The scientist replies, “No, Christ dies for our stupidity.”

Sin results in death.  So does stupidity.

Plus, we are never so stupid as when we play word games in order to lie to ourselves.

0193 The attraction of Loke’s theoretical framework, that Adam and Eve are the first to receive the God-given honorific, “Image Bearer of God”, is that the title is immediately spoiled in the Genesis 2.4-4 narrative, where Adam and Eve demonstrate that, while they are certainly created in the image of God, they cannot live up to the title.  None of us can.

0194 There is good reason.  Our current Lebenswelt is not the same as the Lebenswelt that we evolved in.  So, we cannot even live up to who we evolved to be.  We are tempted to believe that our own spoken words picture or point to their referents, when they are really placeholders in systems of differences (at least, according to Ferdinand de Saussure, the founder of modern language studies).  We can place a label on anything, then use those labels to manufacture a coherent network of relational elements that seems totally convincing, because every element of the relational structure is occupied by a label.

0195 Inadvertently, the author reveals this in his defense of Traducianism.
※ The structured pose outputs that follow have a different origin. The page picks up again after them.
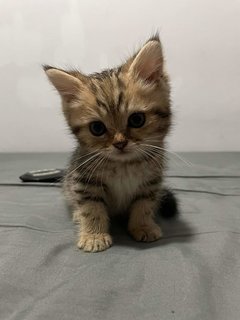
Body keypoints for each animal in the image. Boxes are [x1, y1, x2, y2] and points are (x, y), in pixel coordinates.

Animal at [44, 35, 177, 252]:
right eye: (97, 128)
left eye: (137, 119)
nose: (120, 143)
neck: (124, 165)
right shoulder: (84, 182)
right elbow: (91, 208)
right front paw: (94, 235)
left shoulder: (151, 182)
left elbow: (144, 205)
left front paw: (143, 226)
In his innocence and earnestness, Loke demonstrates how we may use spoken words to confuse ourselves.  Can we label the fruit of the tree of the knowledge of good and evil, “intelligence” and “stupidity”?  The moment that we do, some customers will demand the “intelligent” fruits and leave the “stupid” fruits for the less choosy.

Are the picky customers ahead of the game?  
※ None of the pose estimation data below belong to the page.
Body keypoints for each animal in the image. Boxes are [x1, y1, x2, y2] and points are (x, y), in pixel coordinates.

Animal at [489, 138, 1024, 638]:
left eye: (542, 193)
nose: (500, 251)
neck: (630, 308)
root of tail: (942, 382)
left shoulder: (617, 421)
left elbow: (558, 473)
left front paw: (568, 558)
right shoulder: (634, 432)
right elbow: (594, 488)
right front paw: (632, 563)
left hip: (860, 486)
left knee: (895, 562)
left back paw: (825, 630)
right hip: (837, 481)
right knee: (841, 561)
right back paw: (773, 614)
Or, are the less choosy correct in concluding that the fruits are all the same?

Fear of the Lord is the beginning of wisdom.

0196 With that said, I conclude my examination of this work, full of intelligence and stupidity, just as one expects from a descendant of Adam and Eve.  My thanks go to the author.  The arguments offered in this book tell me that we stand on the verge of a new age of understanding, where everything old is made new again.